▶ **Written task**
Reproduce every record below exactly as written, leaving out any pictures.

▶ **Dataset content**
_ _ _
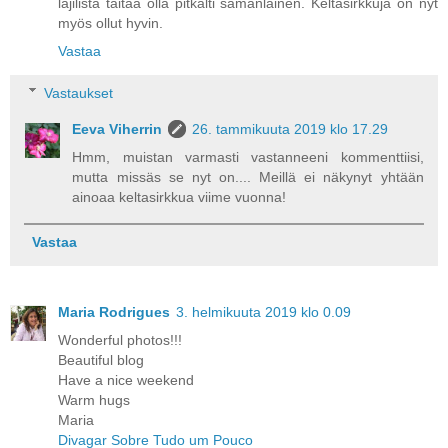
lajilista taitaa olla pitkälti samanlainen. Keltasirkkuja on nyt
myös ollut hyvin.
Vastaa
Vastaukset
Eeva Viherrin
26. tammikuuta 2019 klo 17.29
Hmm, muistan varmasti vastanneeni kommenttiisi,
mutta missäs se nyt on.... Meillä ei näkynyt yhtään
ainoaa keltasirkkua viime vuonna!
Vastaa
Maria Rodrigues
3. helmikuuta 2019 klo 0.09
Wonderful photos!!!
Beautiful blog
Have a nice weekend
Warm hugs
Maria
Divagar Sobre Tudo um Pouco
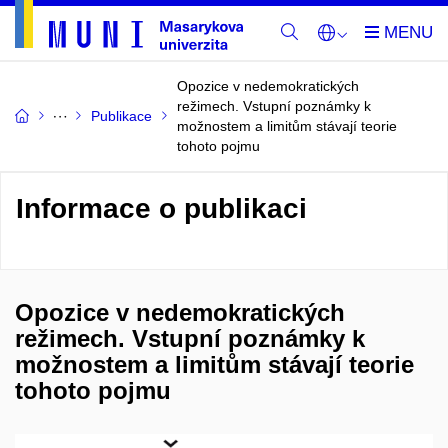
Opozice v nedemokratických
režimech. Vstupní poznámky k
Publikace
možnostem a limitům stávají teorie
tohoto pojmu
Informace o publikaci
Opozice v nedemokratických
režimech. Vstupní poznámky k
možnostem a limitům stávají teorie
tohoto pojmu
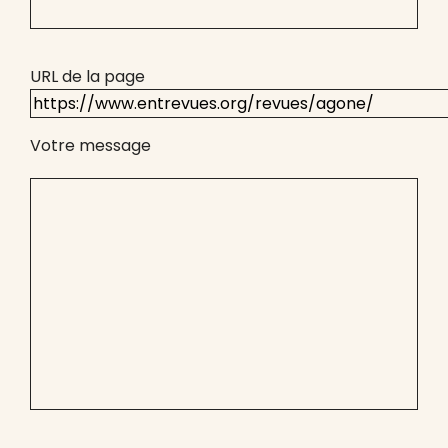
URL de la page
Votre message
_ _ _
▶ **Written solution**
lajilista taitaa olla pitkälti samanlainen. Keltasirkkuja on nyt
myös ollut hyvin.
Vastaa
Vastaukset
Eeva Viherrin
26. tammikuuta 2019 klo 17.29
Hmm, muistan varmasti vastanneeni kommenttiisi,
mutta missäs se nyt on.... Meillä ei näkynyt yhtään
ainoaa keltasirkkua viime vuonna!
Vastaa
Maria Rodrigues
3. helmikuuta 2019 klo 0.09
Wonderful photos!!!
Beautiful blog
Have a nice weekend
Warm hugs
Maria
Divagar Sobre Tudo um Pouco
Opozice v nedemokratických
režimech. Vstupní poznámky k
Publikace
možnostem a limitům stávají teorie
tohoto pojmu
Informace o publikaci
Opozice v nedemokratických
režimech. Vstupní poznámky k
možnostem a limitům stávají teorie
tohoto pojmu
URL de la page
Votre message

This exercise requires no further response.